Après avoir electro-évangélisé le monde au son de ses Rythmes Digitales, Jacques Lu Cont s’est enfermé dans ses studios (Reading et Maida Vale) pour mûrir durant une année une synthèse musicale inattendue qu’il dévoile aujourd’hui sous le surprenant patronyme de Zoot Woman. En digérant en bloc la froideur des rythmiques de Kraftwerk, quelques influences rétro (Freeze, Human League) ainsi qu’un souci du détail dans la production pioché chez Daryl Hall & John Oates, ce nouvel effort discographique recrée, à la faveur d’un revival des sons et attitudes des années 80, un mixage ultra-moderne de mélodies pop démodées et de science techno. Mais, alors que Les Rythmes Digitales était un concept plutôt orientée vers la musique de club, Zoot Woman est une expérience de groupe, plus largement basée sur l’attitude et la composition rock. Sortent aujourd’hui de ces studios, trois types fardés façon mid-80’s, fièrement vêtus de costards blancs, et arborant un sourire cynique qui fait largement écho au titre de l’album.

En dépit de cette attitude rétro, le propos de Living in a magazine n’est pas de porter à la face du public une nostalgie de ces années prolixes en expérimentations sonores, mais plutôt d’en étendre le principe à l’aune des possibilités électroniques de ce début de siècle, tout en conservant un goût prononcé pour des mélodies addictives et dansantes. Dès les premières notes de It’s automatic, on perçoit l’idée soigneusement pensée d’une extension du domaine des années 80 en version numérique. Mais à y regarder de plus près, la formation, composée des frères Blake (Johnny à la guitare, Adam aux claviers), et d’un Jacques « LRD » Lu Cont (planqué sous le pseudo de Stuart Price) maniant sèchement une basse minimaliste, pose ici un concept artistique total dont la musique n’est que la partie la plus saillante. Tout, des paroles étonnamment cyniques aux riffs soigneusement apprêtés, en passant par l’image parfaitement numérisée du groupe (autant dans son attitude scénique que dans ses clips), fait signe vers un monde masterisé par le cerveau insolent de quelque machine (la reprise dépoussiérée du Model de Kraftwerk, traversée par une guitare métallique). Bavant leurs sons sur la société du spectacle et le trop-plein d’informations qui l’accompagne, ils épinglent en musique un monde factice où tout est virtuel : les paroles, les relations humaines, les lettres d’amour, etc. (Nobody knows).
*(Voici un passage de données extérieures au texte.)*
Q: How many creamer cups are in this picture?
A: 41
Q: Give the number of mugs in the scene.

La conception de leur musique fait d’ailleurs bizarrement écho à ces sombres idées. Dans ce monde indifférencié, façonné par des médias électroniques, même les éléments musicaux se mêlent, sans qu’on soit capable de faire la part des choses et de comprendre qui joue quoi. Entre guitares bidouillées et synthétiseurs aux mille voix, on parvient difficilement (voire pas du tout sur certains titres) à faire la part des choses entre ces diverses idées musicales muées en un tout étonnamment soudé, à l’image du riff central de Living in a magazine. Soutenu par une rythmique froide et minimaliste, le son de Zoot Woman recrée autour de ses idées rétro disséquées, étudiées et digérées, une pop moderne millimétrée, presque automatique -quelques notes rappellent par moments les mélodies de Roxy Music. Volontairement stupide par endroits, l’album crie haut et fort l’abrutissement inéluctable dans lequel notre monde se jette avec frénésie. Les accents misérabilistes et plaintifs de la voix aseptisée d’un Johnny Blake obsédé par la chose médiatique, épinglant au passage nos manies consuméristes, referment la boucle.
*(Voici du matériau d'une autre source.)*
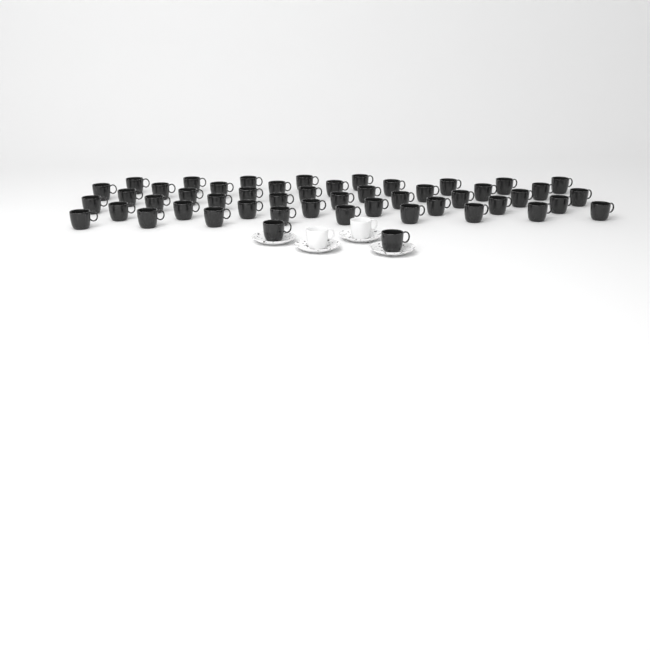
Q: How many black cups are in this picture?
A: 50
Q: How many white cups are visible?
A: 2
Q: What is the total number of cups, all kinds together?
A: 52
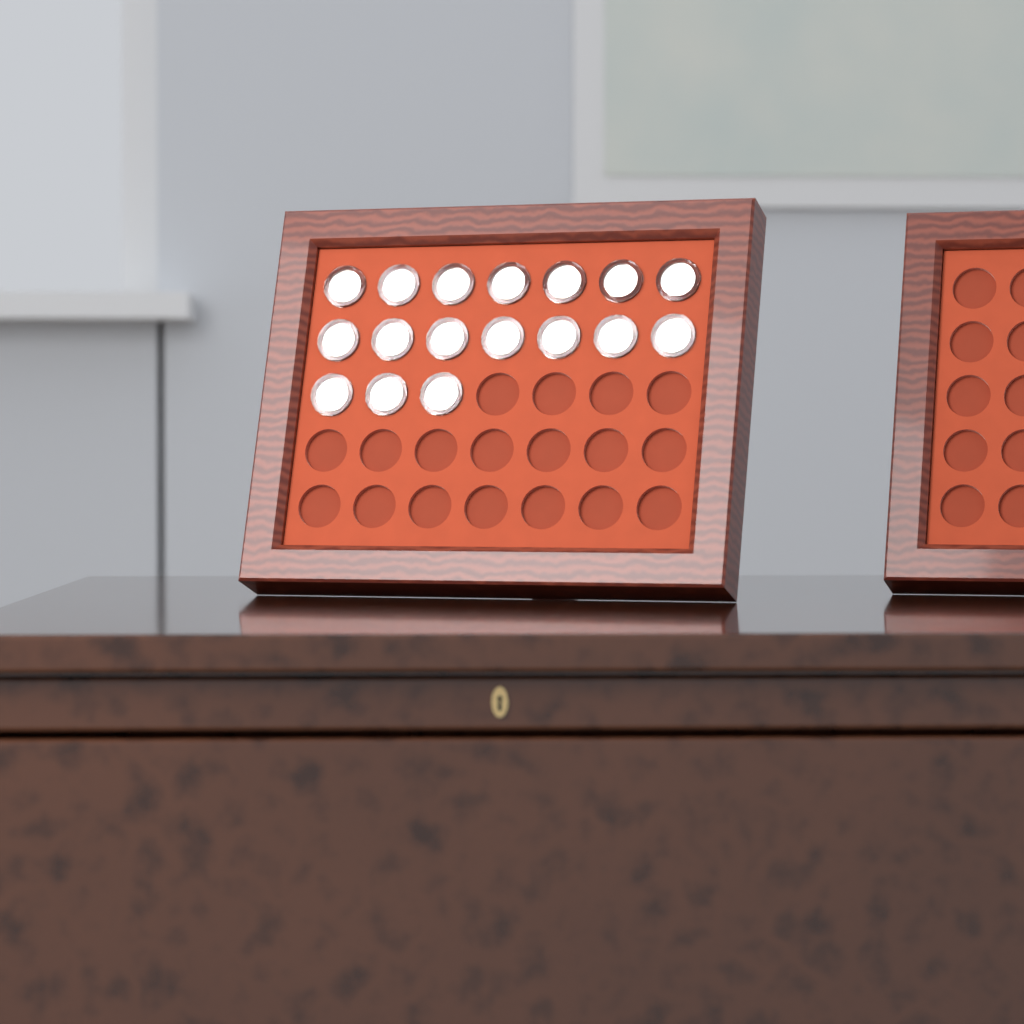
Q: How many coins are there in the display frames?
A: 17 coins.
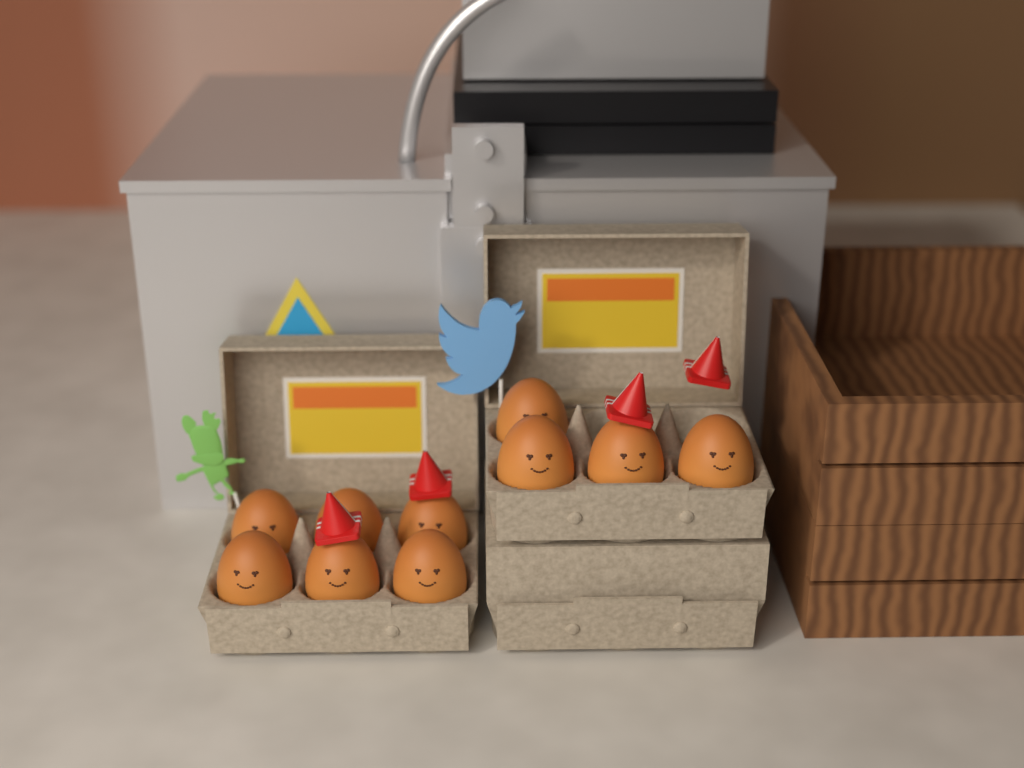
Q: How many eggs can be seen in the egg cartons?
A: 10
On regrettera parfois que l’album s’étire en longueur au son de riffs un peu trop semblables, tombant dans quelques redites vers la fin de l’album (Jessie). Malgré tout, par le truchement d’une démarche artistique impeccable, Zoot Woman est parvenu à créer un concept violemment pertinent et peaufiné jusque dans ses moindres détails. Une idée qui ne manquera pas de nous faire gamberger, sans laisser de côté nos envies de dancefloor.